◆ **Your objective**: The expected answer comprises all lines from the entries that contain the string "pinky".
━━━━━━━━━━━━━━━━━━━━
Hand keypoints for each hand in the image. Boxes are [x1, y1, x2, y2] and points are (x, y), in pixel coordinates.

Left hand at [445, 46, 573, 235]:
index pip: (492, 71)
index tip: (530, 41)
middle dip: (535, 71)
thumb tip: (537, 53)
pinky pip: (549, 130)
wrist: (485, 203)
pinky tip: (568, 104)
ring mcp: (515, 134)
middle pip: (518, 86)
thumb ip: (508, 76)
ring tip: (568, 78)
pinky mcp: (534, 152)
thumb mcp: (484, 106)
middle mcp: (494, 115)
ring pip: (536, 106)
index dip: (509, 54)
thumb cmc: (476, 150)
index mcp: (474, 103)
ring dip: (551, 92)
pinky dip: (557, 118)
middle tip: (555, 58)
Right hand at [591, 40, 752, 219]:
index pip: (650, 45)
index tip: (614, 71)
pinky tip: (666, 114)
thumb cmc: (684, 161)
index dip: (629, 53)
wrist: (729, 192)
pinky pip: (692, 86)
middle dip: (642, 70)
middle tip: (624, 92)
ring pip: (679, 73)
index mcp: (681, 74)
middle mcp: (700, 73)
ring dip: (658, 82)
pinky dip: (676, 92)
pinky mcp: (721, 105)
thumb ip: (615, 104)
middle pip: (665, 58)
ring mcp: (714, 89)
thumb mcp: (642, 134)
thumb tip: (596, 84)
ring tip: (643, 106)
━━━━━━━━━━━━━━━━━━━━
◆ **Result of the task**:
pinky pip: (549, 130)
pinky tip: (568, 104)
pinky mcp: (534, 152)
pinky dip: (557, 118)
pinky tip: (666, 114)
pinky pip: (692, 86)
pinky dip: (676, 92)
pinky mcp: (721, 105)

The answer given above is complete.